Overall I like the philosophies that are being taught and applied. One philosophy being grabbed on to by statistically savvy coaches is that shots at the rim and three-pointers are the best shots due to high percentage of makes, plus the extra point you get from a 3 that you don't get from that 16-footer. Basically 2-point jumpers are the worst shot you can take, statistically speaking. Looking at the Gophers last season, 38.5% of their shots were two point jumpers. This season that number has fallen to 32.8%. The Gophers are still slightly above average compared to the national number of 29.3%, but they're a lot better than last season.
They've mainly eschewed the 2-point jumper by increasing their three-point attempts (Malik Smith probably bumps this up a couple points himself) as their attempts at the rim are actually down this year compared to last. When you go from guys like Rodney Williams and Trevor Mbakwe, who took 21.5% and 18.8% of the team's shots last year when on the floor to guys like Elliott Eliason as your main post shooter (12.7% of shots) and Joey King and Oto Osenieks who both shoot at the rim fewer than 40% of the time. All this is a roundabout way of saying the offense has embraced the drive or 3 mentality and I like it.

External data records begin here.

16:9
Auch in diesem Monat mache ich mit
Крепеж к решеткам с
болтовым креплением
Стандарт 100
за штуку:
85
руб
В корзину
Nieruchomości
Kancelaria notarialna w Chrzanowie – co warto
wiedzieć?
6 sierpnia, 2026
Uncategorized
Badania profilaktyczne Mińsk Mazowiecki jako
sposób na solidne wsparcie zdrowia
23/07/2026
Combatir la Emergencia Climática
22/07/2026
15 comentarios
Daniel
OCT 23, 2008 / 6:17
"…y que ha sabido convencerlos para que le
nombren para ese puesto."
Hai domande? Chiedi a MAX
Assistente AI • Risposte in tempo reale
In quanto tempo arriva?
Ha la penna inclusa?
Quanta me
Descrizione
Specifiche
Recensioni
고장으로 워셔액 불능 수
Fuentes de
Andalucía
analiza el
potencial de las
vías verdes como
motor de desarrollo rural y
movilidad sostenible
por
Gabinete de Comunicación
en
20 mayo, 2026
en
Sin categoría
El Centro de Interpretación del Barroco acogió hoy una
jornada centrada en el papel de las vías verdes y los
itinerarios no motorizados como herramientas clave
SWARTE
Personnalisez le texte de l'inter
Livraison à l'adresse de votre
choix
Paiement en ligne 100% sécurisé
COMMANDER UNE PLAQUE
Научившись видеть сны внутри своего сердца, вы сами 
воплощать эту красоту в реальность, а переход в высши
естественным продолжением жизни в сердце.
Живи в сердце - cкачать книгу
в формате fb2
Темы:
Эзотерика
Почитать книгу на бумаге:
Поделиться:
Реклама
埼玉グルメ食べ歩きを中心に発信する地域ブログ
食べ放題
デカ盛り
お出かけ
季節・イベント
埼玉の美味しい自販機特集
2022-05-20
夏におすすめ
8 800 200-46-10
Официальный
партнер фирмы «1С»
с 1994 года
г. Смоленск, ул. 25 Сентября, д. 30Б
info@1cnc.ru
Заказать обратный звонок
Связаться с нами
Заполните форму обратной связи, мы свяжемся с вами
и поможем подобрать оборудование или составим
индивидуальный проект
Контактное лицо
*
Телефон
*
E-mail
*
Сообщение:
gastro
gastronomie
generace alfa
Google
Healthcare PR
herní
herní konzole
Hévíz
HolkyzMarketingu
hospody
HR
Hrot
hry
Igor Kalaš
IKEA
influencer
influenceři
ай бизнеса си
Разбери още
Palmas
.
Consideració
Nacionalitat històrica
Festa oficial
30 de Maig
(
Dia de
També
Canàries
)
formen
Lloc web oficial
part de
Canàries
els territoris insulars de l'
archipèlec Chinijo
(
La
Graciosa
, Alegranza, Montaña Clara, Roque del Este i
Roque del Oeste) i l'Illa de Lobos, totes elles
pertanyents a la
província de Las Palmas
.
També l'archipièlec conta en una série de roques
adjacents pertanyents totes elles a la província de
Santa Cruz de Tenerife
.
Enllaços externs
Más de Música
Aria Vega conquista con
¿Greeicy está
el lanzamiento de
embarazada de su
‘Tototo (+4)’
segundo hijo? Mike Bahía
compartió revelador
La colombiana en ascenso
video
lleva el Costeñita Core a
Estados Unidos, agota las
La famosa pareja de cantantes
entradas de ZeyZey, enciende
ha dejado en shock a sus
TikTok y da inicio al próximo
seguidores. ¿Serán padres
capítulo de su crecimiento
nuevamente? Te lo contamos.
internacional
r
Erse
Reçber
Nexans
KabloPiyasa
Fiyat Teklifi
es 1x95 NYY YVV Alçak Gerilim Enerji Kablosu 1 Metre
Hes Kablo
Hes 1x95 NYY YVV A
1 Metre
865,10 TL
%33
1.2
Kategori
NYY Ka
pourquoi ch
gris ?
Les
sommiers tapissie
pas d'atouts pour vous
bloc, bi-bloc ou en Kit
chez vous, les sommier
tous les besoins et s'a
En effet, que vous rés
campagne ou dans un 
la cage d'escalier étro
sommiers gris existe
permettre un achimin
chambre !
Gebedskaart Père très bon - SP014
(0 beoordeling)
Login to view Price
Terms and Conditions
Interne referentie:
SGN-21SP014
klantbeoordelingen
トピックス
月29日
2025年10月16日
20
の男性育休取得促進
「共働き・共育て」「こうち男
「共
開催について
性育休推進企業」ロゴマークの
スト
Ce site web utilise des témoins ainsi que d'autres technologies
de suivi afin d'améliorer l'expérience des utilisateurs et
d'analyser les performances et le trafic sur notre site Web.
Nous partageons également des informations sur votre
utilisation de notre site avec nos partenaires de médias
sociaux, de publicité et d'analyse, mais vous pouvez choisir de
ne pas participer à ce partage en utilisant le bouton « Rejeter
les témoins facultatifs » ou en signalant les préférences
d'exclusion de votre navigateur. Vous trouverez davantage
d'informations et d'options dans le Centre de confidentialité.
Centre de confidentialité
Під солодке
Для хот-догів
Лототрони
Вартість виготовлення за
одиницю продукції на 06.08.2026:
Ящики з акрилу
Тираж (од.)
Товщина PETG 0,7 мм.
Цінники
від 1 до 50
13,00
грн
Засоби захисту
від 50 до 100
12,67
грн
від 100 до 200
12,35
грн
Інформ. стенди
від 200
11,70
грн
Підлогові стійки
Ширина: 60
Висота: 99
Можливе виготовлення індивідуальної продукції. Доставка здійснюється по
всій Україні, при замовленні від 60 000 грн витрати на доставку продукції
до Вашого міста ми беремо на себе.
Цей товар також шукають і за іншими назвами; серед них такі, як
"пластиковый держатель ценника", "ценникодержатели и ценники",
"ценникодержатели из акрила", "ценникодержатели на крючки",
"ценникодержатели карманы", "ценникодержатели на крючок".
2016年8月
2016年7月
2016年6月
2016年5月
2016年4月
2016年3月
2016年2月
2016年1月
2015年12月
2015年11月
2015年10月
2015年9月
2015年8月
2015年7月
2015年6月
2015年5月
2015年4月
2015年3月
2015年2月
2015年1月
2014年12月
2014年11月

So that's where we stand going into the abyss. Seriously the next four games are all home against the dregs of the college basketball world: New Orleans (kenpom rank #350), South Dakota State (#226), Nebraska-Omaha (#195), and Texas A&M-Corpus Christi (#326). It's brutal. I might even have to write a baseball post what will all the hot Hot Stove action.
Looking back, other than the second half against Arkansas and the first half against Chaminade (well, first half plus but whatevs) it's been a pretty successful season so far. Two decent wins and no bad losses. Some missed opportunities, sure, as the loss to Arkansas cut out another chance at a legit win, but overall I'm pleased with where the Gophers stand. Barring disaster they'll enter conference play at 11-2 with those two decent wins that have a chance to both be Top 100s. The RPI stands at 80 right now, which isn't great and it'll go in the wrong direction thanks to this slate of dreck the rest of the month, but it will move back up once conference play starts, it's just up to the Gophers to decide just how high it can go.
With their current resume I'm going to say they'll need to go 10-8 to feel comfortable. Obviously nothing is guaranteed, but let's say the home games vs. Purdue, Northwestern, Illinois, and Penn State are the only "sure" wins. That leaves 6-8 for the rest of the games. It's an awfully tall order, and to be honest with you I don't really think they're cut out to do it. I think this year is an NIT/CBI/CIT type of year. Prove me wrong kids, prove me wrong.